The 32-member commission concluded its three-day meeting in Dallas, Texas, Jan. 20 after reworking sketches of possible models of the future of the denomination that will be part of the final report to the Council of Bishops in May.
Bishop Sandra Steiner Ball, one of the moderators of the commission, noted that the members—who have had six meetings since January last year—are confident that the commission will succeed in its work.
“The common work of God’s spirit moves in each one of our lives. The spiritual gifts that are gifted to each of us by God are given to be used for the common good of all people,” she said. “It is this spirit that both unifies us and inspires us to use the diversity of spiritual gifts to be visionaries and to consider the whole realm of what is possible; to dream dreams, big dreams, to the glory of God.”
She said the commission, in the unity of God’s spirit, continues to take a fresh look at the church and what is possible.
“We seek a way forward for The United Methodist Church that strengthens and expands Christ’s mission in ways that value and enable the church to reach more people in different contexts around the world and to minister with faithfulness, humility, creativity and generosity,” she said.
Council of Bishops President Bishop Bruce Ough and Bishop Michael McKee both addressed the members Jan. 18, the first day of the meeting.
“Time is running short and we need to focus. Simple is better than complex. Reasonable detail is better than ambiguity. Fewer disciplinary changes is better than more. Honor the parameters and values of the ‘Mission, Vision and Scope’ document—unity, contextualization and enhanced mission,” Ough said.

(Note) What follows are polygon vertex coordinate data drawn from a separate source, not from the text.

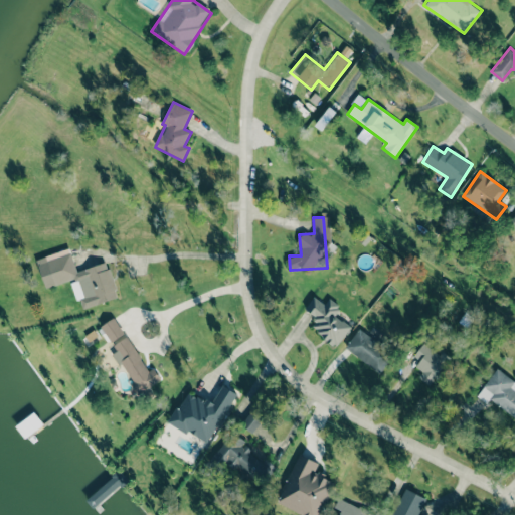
[(71,281),(80,309),(118,299),(108,262),(76,271),(69,248),(36,259),(44,288),(71,281)]
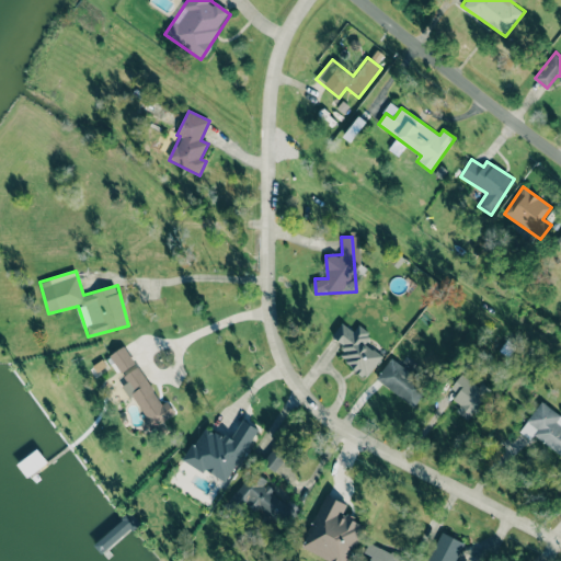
[(354,332),(342,323),(332,336),(344,346),(336,356),(366,378),(382,356),(365,343),(370,334),(358,325),(354,332)]
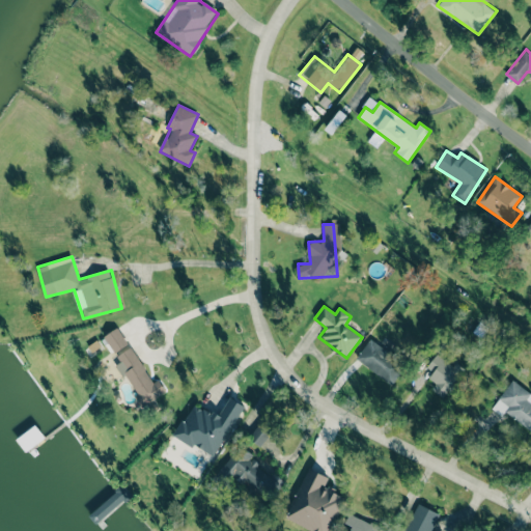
[(113,353),(128,345),(118,328),(104,335),(113,353)]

Ough also asked the commission to provide the council with a draft theological statement that both informs the structural models and creates a compelling narrative for the models.
Each day of the three-day meeting began with devotions that were led by the moderators, Steiner Ball, Bishop Ken Carter and Bishop David Yemba, using 1 Corinthians 12 on the importance of being one body of Christ despite the differences.
In reviewing the feedback from the Council of Bishops, the commission worked on incorporating the UMC theological foundation in proposed models for the future of the UMC.
“We understand that a way forward must go deeper than structural change and legislative revision. A way forward for the church draws upon the deep consensus of all that we believe and teach, especially about the grace of God which leads to mission and holiness,” said Carter as he reflected on the theological work. “At the same time, we approach this theological work with a ‘convicted humility’—we are grounded in important convictions, and yet we ‘see through a glass darkly,’ in Paul’s words, and so we hold these convictions with humility before God and each other.”
Commission members also discussed the importance of maintaining the missional focus of the UMC in any future structural changes.
“As the commission continues its efforts to dream anew, it also continues to work to paint a picture of the dream for people in ways they can catch glimpses of and have hope for a wholly and holy way forward that enables the UMC to better reach new people, and more people with the good news of Jesus Christ in all parts and contexts of the world,” Steiner Ball said.
With Central conferences being integral parts of any way forward, the commission spent time working on how those conferences outside of the United States would be incorporated in any possible structural models in this global denomination.
“We are a global church and every decision we make should be seen in that context,” said Yemba as he shared a report on Central Conferences. “As The United Methodist Church continues the struggle on how to find a way forward on the burning issue of human sexuality, we need to continue using our collective wisdom as connection in order to create space and flexibility that allow central conferences to stay and work together to fulfill our missional mandate.”
Yemba added, “Many United Methodists outside of the United States would like to see the context be taken into consideration seriously. Whatever models the Council of Bishops will come up with and recommend to General Conference as a way forward, it is expected that such a recommendation will provide space to focus on what unites us and not what separates us as well as what we can say together as basic principles on human sexuality in the light of the Gospel.”
The commission plans to share its reworked models of possible ways forward with the Council of Bishops next month at a meeting that has been called to specifically hear more from the commission.